Text section —
= = =

Strombergs is expensive and you have no idea what you are getting until it gets to your house. I have wild types and blondes. I will see if I have any young ones for you. I sell mine for $10 each.


----------



## MaryOfExeter (Sep 30, 2007)

Also yes, you can have one for a while before you get the next one  Just when you do introduce them, don't stick them together right off the bat to avoid fighting.


----------



## MaryOfExeter (Sep 30, 2007)

I just checked and Strombergs has gone down quite a bit in the past several years. I still have my 2008 catalogue and plain white ringnecks were $75 per pair. Ivories were $115 per pair. I know show breeders who don't even sell their doves for that much. But at least now they are only $32.50 per bird....And their diamond doves used to be $80 per pair and up to $215 for the more rare colors. I can get the wild type ones for $30-40 per pair. It's just crazy. I didn't check to see how low they've dropped those now.

Anyway, I went outside to see what I have available, if you are interested. If not, I totally understand. I keep mine in a loft so they are not super tame but not bat crazy either. They are a little high strung at the moment due to hawks that often hang on the aviary. If you do decide you want one, two, or however many, I will put them in my breeding cages to work on calming them down to make taming more easy for you.

Here are 3 for sale. The middle one is a male and an earlier hatch from this year.








A young orange








Young blonde. The blonde pied on the left side is an older male from this year and also for sale.








Brother to the middle bird in the first picture....I think. They both look the same and are both males. I can't remember which one this is now LOL











I have no idea if there are any hens. I only know the 3 older hatches are males. The rest are only a few months old.

= = =

Dataset records —
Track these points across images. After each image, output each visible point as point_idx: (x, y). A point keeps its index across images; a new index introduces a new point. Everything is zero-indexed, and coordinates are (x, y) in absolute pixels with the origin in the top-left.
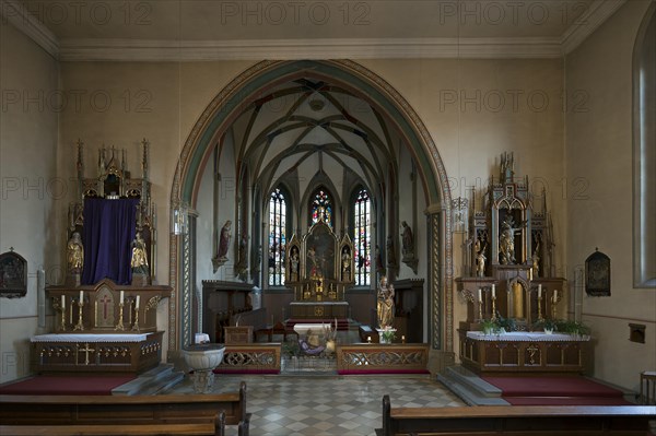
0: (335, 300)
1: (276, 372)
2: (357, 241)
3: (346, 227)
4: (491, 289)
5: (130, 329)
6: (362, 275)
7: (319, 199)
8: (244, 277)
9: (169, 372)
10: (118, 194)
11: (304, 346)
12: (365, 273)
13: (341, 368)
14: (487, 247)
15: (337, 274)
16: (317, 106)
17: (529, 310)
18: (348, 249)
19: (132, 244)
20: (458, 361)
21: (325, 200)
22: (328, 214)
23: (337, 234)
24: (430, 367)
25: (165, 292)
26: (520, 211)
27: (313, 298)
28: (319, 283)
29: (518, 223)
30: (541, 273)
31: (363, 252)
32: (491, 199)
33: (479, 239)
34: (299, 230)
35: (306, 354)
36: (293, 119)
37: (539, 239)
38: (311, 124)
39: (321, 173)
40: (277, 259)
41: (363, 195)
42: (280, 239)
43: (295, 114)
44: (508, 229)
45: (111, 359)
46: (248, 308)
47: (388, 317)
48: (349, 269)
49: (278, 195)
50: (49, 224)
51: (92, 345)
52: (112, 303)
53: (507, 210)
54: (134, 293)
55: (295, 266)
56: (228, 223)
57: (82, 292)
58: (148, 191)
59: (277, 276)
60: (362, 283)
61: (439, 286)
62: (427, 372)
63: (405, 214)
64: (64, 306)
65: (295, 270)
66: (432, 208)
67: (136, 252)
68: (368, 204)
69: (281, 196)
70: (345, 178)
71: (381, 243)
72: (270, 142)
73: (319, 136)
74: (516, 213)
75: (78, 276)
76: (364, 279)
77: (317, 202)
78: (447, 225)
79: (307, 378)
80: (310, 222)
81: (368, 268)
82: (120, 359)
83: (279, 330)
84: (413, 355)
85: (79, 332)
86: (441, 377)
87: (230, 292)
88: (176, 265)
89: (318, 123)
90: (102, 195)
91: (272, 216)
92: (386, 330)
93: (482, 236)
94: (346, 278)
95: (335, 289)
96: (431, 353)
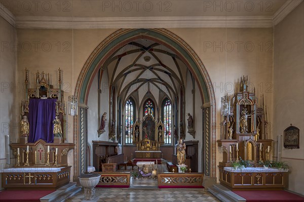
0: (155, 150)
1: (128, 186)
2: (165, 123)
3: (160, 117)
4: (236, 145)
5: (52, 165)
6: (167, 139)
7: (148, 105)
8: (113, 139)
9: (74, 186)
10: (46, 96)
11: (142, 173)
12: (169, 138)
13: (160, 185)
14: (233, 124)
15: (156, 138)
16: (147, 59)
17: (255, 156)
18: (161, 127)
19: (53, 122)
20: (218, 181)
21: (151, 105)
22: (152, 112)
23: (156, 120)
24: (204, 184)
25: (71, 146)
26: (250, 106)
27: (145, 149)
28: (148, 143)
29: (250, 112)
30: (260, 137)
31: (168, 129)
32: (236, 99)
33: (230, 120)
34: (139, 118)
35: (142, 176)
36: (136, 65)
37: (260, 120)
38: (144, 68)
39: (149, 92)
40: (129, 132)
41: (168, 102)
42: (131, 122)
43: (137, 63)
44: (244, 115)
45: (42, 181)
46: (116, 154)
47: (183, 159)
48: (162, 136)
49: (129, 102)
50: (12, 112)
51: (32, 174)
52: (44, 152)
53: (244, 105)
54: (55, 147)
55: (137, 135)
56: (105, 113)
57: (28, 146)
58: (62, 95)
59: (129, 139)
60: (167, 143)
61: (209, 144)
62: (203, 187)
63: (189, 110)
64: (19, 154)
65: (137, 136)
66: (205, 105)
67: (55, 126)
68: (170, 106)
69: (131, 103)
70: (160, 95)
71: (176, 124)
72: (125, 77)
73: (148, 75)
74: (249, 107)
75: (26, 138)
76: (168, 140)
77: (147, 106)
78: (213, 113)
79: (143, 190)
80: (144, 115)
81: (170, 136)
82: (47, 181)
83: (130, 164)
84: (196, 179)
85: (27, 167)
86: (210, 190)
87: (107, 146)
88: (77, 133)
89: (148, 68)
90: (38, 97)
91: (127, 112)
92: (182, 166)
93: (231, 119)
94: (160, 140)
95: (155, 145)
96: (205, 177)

= = =

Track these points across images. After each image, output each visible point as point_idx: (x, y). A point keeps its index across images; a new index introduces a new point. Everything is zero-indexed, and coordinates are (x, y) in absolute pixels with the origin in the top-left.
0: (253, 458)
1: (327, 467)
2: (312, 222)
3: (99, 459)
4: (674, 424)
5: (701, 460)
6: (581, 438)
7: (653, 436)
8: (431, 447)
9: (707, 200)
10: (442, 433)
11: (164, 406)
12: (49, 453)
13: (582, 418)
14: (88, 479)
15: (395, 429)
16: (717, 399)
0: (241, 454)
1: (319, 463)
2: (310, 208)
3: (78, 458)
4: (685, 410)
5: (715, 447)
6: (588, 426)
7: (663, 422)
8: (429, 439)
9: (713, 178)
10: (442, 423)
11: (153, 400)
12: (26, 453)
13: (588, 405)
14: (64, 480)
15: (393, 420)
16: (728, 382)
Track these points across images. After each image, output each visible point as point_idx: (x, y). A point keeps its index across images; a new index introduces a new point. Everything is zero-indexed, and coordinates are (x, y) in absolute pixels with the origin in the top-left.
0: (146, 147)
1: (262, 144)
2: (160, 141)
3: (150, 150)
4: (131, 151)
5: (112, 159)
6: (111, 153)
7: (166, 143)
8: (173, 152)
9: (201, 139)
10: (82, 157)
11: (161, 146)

= = =

What needs to be done —
Can you carry on the forum thread about buying doves, picking up right after its last sentence?

Result of the task —
----------



## shadowdove23 (Jun 27, 2012)

Well, I am only interested in the wild colored ones, as mentioned above, and it looks like you have at least one. Do you band yours? PM me about ALL of the details, and I will get back to you.


----------



## shadowdove23 (Jun 27, 2012)

I also want to stress, as mentioned above, that the core of this question is simply should I purchase one bird, or two. I would love for them to be tame, but unfortunately that doesn't sound easy for a pair of birds, compared to a single one, but my concern is the lack of time to spend around he/she. I would have about 4-6 hours a day, depending on the day. Breeding sounds like an amazing idea, and a dream of mine, but perhaps one would be best for now.


----------



## Shadowringneck23 (Jul 5, 2012)

*Breeding and Companionship*

I would recommend you purchase a single male so that you do not have to worry about the removal of infertile eggs. You should become better experienced with Ringneck Doves before trying to breed them.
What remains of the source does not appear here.